Kyiv police chief Andriy Kryshchenko told a news briefing on Monday that two suspects, aged 18 and 19, have been detained and were now being questioned.

He did not specify their roles in the killing but said that the assassin was waiting for Mr Sobolev’s car in a nearby building and shot when it pulled up at the traffic light.

Police officials would not speculate on the killer’s motives but said that they were looking into a possible business or family dispute.

Ukraine’s Deputy Interior Ministry Anton Herashchenko told local television on Monday that “Sobolev was the target” of the attack but would not provide a specific theory.

Police refused to comment on reports in Ukrainian media that the two suspects had served in Ukrainian volunteer battalions that fought Russia-backed separatists in eastern Ukraine.

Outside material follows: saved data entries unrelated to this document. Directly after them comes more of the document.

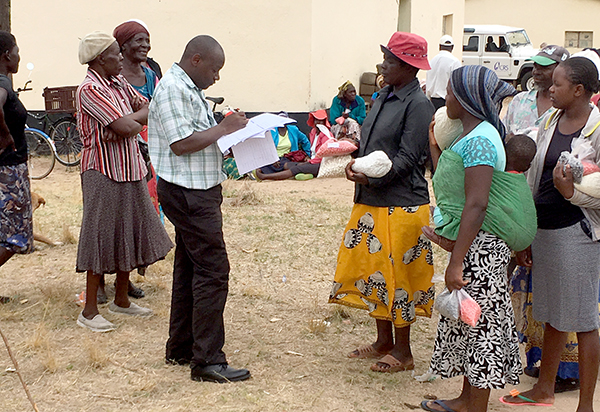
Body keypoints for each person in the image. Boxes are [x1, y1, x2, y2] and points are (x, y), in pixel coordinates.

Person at [329, 32, 435, 374]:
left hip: (401, 205)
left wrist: (371, 177)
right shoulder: (384, 95)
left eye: (389, 61)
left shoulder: (418, 105)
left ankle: (403, 351)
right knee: (375, 274)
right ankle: (383, 342)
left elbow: (408, 159)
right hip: (373, 201)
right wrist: (353, 161)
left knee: (398, 276)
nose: (383, 65)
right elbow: (372, 147)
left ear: (407, 67)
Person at [148, 35, 251, 383]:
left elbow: (194, 132)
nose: (217, 77)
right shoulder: (174, 89)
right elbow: (180, 144)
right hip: (189, 192)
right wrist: (223, 128)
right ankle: (208, 359)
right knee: (212, 270)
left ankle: (181, 346)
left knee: (190, 268)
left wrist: (226, 126)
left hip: (193, 189)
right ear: (195, 60)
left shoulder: (186, 87)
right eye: (214, 69)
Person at [422, 65, 523, 412]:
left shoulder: (480, 140)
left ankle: (475, 405)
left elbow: (477, 203)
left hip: (481, 248)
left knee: (481, 325)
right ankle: (467, 400)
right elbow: (455, 185)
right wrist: (435, 147)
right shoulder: (473, 135)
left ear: (465, 98)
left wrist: (456, 260)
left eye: (450, 91)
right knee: (471, 320)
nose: (445, 97)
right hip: (474, 244)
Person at [501, 57, 600, 410]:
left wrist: (571, 194)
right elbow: (531, 174)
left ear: (579, 90)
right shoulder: (550, 120)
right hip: (543, 229)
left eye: (557, 84)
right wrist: (525, 231)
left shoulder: (598, 129)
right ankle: (545, 388)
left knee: (584, 320)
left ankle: (585, 404)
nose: (550, 89)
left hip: (577, 233)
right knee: (553, 313)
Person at [75, 32, 173, 332]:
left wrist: (127, 123)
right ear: (101, 58)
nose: (121, 58)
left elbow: (148, 108)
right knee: (100, 235)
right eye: (116, 53)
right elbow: (127, 123)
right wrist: (126, 123)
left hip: (129, 166)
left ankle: (122, 298)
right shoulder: (89, 90)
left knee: (128, 230)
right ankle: (89, 311)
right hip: (102, 171)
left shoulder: (117, 83)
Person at [104, 19, 160, 301]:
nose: (145, 46)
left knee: (141, 215)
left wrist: (131, 122)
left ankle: (126, 281)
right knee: (110, 218)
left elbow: (157, 108)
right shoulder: (110, 76)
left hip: (148, 151)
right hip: (116, 152)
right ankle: (100, 280)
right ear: (122, 46)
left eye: (147, 40)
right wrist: (129, 123)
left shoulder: (151, 75)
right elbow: (114, 123)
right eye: (139, 40)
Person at [422, 133, 537, 252]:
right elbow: (525, 219)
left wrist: (434, 146)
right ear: (528, 167)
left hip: (471, 241)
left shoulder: (487, 173)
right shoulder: (519, 187)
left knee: (452, 210)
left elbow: (450, 183)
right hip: (497, 251)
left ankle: (447, 234)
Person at [0, 31, 33, 303]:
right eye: (17, 50)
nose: (19, 56)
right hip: (8, 172)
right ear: (6, 55)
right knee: (16, 236)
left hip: (8, 168)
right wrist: (5, 134)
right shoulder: (2, 82)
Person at [504, 45, 569, 139]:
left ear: (561, 71)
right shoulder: (519, 101)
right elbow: (503, 133)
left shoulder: (567, 107)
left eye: (544, 67)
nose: (536, 72)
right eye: (535, 66)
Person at [254, 109, 332, 181]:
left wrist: (309, 158)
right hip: (276, 159)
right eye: (316, 121)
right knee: (284, 165)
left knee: (295, 167)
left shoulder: (326, 135)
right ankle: (306, 174)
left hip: (293, 158)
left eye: (320, 121)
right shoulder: (313, 133)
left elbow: (306, 142)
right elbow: (266, 147)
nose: (318, 123)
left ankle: (265, 176)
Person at [254, 115, 311, 179]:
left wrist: (309, 154)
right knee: (266, 166)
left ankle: (268, 176)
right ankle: (290, 174)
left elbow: (304, 140)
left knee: (287, 165)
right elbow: (265, 146)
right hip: (274, 160)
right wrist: (272, 159)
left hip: (288, 158)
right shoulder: (271, 131)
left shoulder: (294, 129)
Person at [426, 35, 461, 111]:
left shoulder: (432, 61)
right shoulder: (455, 62)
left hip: (432, 101)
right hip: (446, 102)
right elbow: (457, 84)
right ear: (452, 47)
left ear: (439, 46)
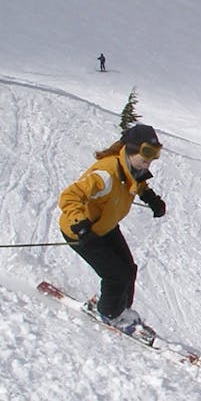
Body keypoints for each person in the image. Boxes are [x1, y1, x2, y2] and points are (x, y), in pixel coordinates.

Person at [59, 124, 167, 334]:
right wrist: (80, 227)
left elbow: (137, 183)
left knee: (129, 269)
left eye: (156, 153)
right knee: (116, 275)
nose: (151, 158)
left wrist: (151, 199)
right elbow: (70, 195)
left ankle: (119, 309)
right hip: (83, 231)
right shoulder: (106, 173)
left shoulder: (133, 169)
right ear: (132, 148)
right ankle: (111, 314)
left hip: (104, 227)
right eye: (147, 151)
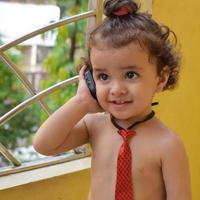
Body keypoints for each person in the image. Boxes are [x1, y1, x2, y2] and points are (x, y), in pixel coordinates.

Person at [33, 0, 192, 199]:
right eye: (103, 77)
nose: (116, 90)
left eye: (131, 74)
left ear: (160, 78)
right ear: (91, 79)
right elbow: (44, 145)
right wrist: (81, 102)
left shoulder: (168, 144)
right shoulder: (94, 126)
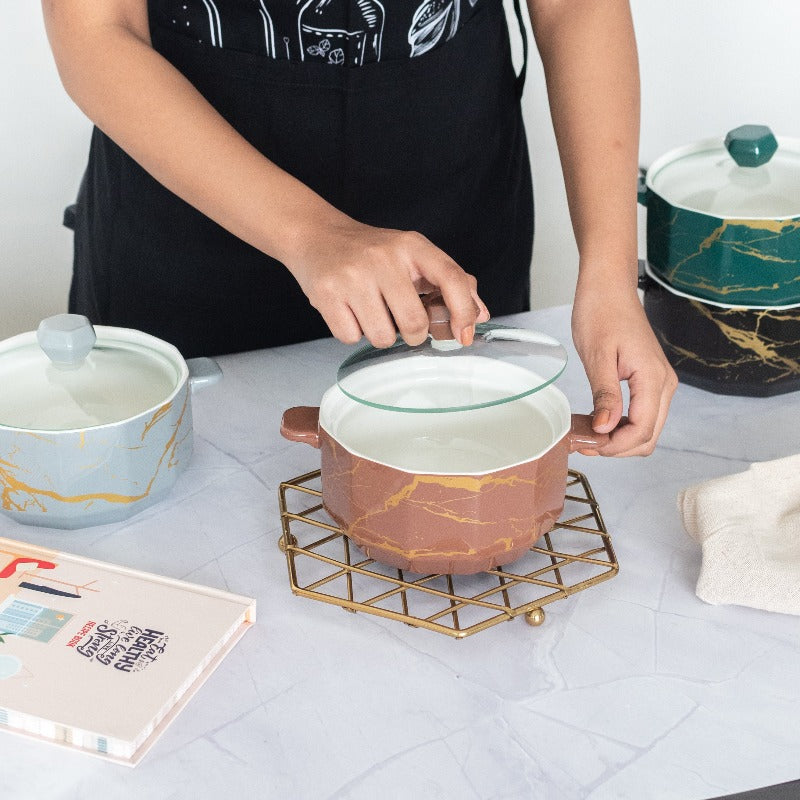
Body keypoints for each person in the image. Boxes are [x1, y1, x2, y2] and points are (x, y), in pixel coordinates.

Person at [42, 0, 676, 457]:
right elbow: (97, 32)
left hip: (453, 193)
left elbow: (576, 8)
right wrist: (312, 234)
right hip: (191, 209)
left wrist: (611, 273)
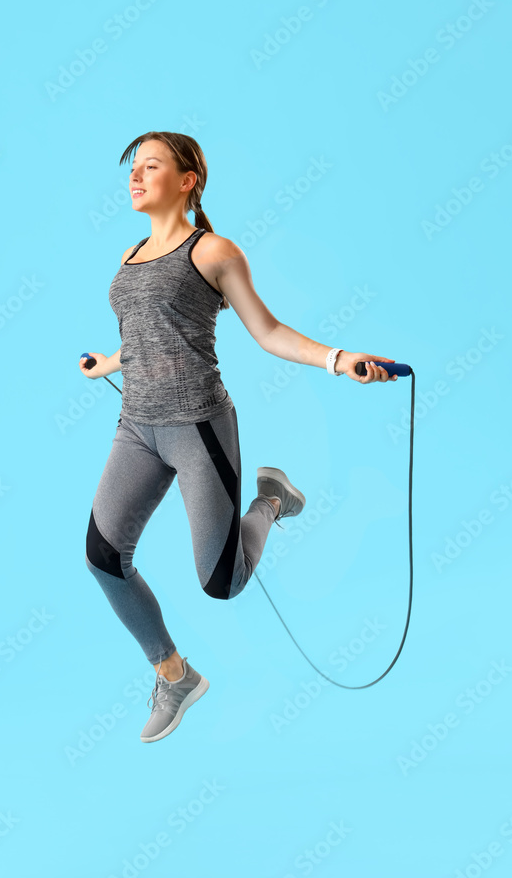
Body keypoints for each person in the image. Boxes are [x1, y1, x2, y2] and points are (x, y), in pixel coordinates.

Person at [81, 131, 397, 743]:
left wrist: (339, 358)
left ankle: (271, 499)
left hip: (198, 426)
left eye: (151, 166)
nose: (135, 177)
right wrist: (108, 361)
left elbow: (268, 331)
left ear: (188, 179)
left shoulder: (214, 252)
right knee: (101, 556)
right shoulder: (131, 253)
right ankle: (174, 676)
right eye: (132, 168)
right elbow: (149, 333)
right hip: (136, 428)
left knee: (222, 583)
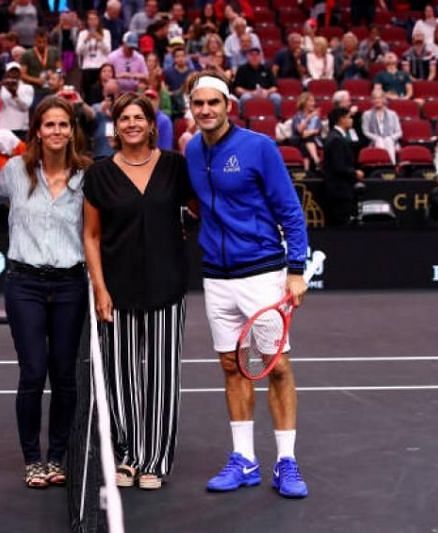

Mr Sobolev, a 47-year-old member of the Kyiv city council, is mostly known for his business deals in eastern Ukraine which is now partly under control of Russia-backed separatists.

Mr Sobolev co-founded a popular supermarket chain in eastern Ukraine’s capital Donetsk in 1997, and he owns a popular restaurant in Kyiv.

Ukrainian prosecutors in 2016 opened a criminal inquiry into suspected ties between Mr Sobolev’s supermarket chain Obzhora and the Russia-backed separatists in the area. Mr Sobolev insisted that he sold off his stake in Obzhora in 2007 and no longer had any ties to it.

The politician also served as an executive at Ukraine’s state-owned energy company Naftogaz in 2011-2012.

Oleksandr was Mr Sobolev’s fifth and youngest child.